Things to do ▸
a) Reproduce the part of the high intensity circuit training article that begins with the words "I few days ago, I" and ends with the words "high intensity effort.", copying it word for word.
b) Extend the article on high intensity circuit training beyond the point where it stops, picking up after its last sentence.

I few days ago, I mentioned that one of my Fast and Furious students (that sounds funny, but I mean she comes to the class), brought me a clipping from the New York Times called The Scientific 7-Minute Workout. The sub-title is “12 exercises and you’re done.” In it, they cite an article in the May/June issue of the American College of Sports Medicine’s Health and Fitness Journal that states that 12 high intensity exercises, combined with very short breaks, using only your body weight and a chair fulfills the latest mandates for high intensity effort.
High Intensity Circuit Training
According to the ACSM, this type of training, which is called High Intensity Circuit Training or HICT, can be a fast and efficient way to lose excess body weight and body fat, can increase V02Max, an indicator of cardiovascular health, and can be an effective approach to decreasing insulin resistance.
There are some caveats and contraindications of course. HICT may not be appropriate for obese, undertrained, the elderly, or previously injured individuals. People with heart disease should avoid isometric exercise (planks, wall sits). They can be replaced with dynamic exercises. As with all exercise, medical clearance from a physician is recommended.
When choosing the exercises, select exercises that work all muscle groups or the body. Use large muscle groups to create the appropriate resistance and aerobic effort. Create a balance of exercises (avoid choosing all upper body or lower body exercises) that are safe and appropriate for the individual doing the workout. The exercises should also be adaptable to the environment (stairs, benches, chairs, walls, etc.) and be able to be modified to increase or decrease intensity.
This is the Seven Minute Workout as listed in the Times. I did change exercise #12 from a side plank to bicycle crunches only because we were doing this once through and a one-sided side plank felt unfinished. I think the slightly wild-eyed look on my face was caused by this workout.
After the workout, I looked up the study mainly because I wanted to make some changes to the exercises, but didn’t want to lose the effects of HICT. According to the report, exercise order is important. Because you will be doing this workout at a very high intensity, correct arrangement is crucial to give yourself a little extra rest time to allow you to continue at that high intensity. For that reason, a higher intensity exercise like jumping jacks or high knees running, may be followed with a plank or wall sit. Also, you will want to alternate muscle groups to allow recovery time between exercises. In the above example jumping jacks (total body) are followed by wall squats (lower body), which are followed by push ups (upper body), then crunches (core). This allows you to meet the objective of a series of exercises to be performed in quick succession-using proper form and technique-with a minimum of rest in between.

Given records ▸

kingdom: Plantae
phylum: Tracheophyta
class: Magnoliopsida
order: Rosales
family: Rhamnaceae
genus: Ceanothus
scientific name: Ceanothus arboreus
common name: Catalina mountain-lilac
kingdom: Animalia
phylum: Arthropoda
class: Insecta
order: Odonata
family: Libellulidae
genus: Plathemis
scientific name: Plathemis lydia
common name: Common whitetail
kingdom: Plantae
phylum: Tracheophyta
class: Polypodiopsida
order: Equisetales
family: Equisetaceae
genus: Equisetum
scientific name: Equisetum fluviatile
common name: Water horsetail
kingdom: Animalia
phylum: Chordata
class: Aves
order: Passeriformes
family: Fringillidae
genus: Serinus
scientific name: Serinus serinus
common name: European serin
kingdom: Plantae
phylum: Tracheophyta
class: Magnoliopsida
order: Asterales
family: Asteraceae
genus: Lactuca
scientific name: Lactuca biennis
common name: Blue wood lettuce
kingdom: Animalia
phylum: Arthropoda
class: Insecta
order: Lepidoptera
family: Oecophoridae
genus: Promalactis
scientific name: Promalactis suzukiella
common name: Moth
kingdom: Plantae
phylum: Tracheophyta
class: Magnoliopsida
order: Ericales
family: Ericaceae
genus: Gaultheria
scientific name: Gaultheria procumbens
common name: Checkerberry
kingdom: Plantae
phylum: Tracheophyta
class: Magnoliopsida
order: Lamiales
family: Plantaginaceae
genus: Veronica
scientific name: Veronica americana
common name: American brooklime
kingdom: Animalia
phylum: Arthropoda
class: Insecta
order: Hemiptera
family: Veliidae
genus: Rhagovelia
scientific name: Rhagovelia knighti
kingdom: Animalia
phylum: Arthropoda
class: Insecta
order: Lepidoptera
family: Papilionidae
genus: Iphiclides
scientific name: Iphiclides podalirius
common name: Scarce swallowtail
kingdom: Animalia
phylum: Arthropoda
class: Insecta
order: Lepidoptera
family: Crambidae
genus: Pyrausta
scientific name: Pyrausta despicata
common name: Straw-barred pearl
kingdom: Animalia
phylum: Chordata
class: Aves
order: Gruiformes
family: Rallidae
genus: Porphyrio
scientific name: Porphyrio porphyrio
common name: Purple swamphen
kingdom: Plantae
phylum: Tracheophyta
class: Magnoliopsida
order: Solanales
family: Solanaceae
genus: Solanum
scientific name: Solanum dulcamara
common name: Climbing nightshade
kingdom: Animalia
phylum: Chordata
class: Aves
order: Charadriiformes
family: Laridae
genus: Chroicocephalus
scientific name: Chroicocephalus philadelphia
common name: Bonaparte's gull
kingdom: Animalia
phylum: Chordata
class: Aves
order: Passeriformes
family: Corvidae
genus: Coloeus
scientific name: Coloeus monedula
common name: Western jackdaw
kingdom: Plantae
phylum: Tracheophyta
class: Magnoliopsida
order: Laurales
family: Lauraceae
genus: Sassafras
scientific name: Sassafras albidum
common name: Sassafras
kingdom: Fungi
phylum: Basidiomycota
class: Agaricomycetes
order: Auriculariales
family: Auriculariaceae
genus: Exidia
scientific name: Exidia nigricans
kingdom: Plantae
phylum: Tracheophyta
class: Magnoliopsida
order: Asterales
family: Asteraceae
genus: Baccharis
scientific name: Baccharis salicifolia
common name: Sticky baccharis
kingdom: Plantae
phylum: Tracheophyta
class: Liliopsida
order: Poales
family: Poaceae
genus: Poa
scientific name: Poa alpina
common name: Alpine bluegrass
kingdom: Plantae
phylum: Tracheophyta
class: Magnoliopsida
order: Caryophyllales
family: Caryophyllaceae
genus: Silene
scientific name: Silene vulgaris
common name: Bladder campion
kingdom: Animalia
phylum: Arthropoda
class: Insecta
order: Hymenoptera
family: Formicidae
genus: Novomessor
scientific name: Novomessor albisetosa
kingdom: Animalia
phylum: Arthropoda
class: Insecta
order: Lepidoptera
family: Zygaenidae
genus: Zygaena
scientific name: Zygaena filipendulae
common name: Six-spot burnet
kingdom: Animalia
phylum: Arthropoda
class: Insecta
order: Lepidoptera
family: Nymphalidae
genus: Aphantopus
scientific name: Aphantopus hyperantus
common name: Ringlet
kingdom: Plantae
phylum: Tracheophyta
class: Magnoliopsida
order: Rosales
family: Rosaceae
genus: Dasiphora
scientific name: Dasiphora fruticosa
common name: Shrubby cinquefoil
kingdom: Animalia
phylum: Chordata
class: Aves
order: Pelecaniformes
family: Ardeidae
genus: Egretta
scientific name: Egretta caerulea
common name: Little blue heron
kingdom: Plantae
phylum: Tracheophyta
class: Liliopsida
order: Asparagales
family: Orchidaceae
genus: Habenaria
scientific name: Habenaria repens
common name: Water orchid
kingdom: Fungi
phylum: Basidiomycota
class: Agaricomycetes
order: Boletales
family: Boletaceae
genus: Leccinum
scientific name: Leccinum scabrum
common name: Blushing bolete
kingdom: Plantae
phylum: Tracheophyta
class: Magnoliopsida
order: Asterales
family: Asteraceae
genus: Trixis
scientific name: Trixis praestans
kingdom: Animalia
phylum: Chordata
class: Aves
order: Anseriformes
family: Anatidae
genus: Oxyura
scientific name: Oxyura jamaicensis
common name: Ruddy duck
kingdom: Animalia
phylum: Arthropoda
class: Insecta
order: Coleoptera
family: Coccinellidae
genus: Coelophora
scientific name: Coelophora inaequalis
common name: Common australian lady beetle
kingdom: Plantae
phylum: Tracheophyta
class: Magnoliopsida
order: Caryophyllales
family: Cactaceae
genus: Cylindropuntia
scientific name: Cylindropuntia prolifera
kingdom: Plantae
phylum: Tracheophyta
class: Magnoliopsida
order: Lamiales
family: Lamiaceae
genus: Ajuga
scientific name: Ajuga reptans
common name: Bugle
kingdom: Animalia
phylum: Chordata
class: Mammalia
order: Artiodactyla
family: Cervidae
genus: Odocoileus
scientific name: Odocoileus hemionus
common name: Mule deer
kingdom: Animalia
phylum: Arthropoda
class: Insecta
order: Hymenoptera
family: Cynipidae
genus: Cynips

Answer section ▸
a)
I few days ago, I mentioned that one of my Fast and Furious students (that sounds funny, but I mean she comes to the class), brought me a clipping from the New York Times called The Scientific 7-Minute Workout. The sub-title is “12 exercises and you’re done.” In it, they cite an article in the May/June issue of the American College of Sports Medicine’s Health and Fitness Journal that states that 12 high intensity exercises, combined with very short breaks, using only your body weight and a chair fulfills the latest mandates for high intensity effort.

b)
The Seven Minute Workout
For today’s workout I changed a few of the exercises. My knee will not hold up to step ups, and it doesn’t like jumping jacks very much either, so I added burpees (sorry, couldn’t help myself) and split squat jumps. I also kept the bicycle crunch as the final exercise. I believe it still keeps with the protocol of the HICT workout. I know it kicked my butt. The workout should be performed at high intensity, about 8-9 on a scale of 10. If you can’t keep up that high intensity, the ACSM recommends exercising for a slightly longer period of time, which means you could repeat the workout once or twice more. Don’t hate me.
Just so you know that I love and respect you, I did the whole workout in this video, no pauses or cut-aways, so you can tune in while you do the workout. Remember to be safe and do each exercise with proper form.
If you’d like to read more, here are the links to the New York Times article and the original ACSM report.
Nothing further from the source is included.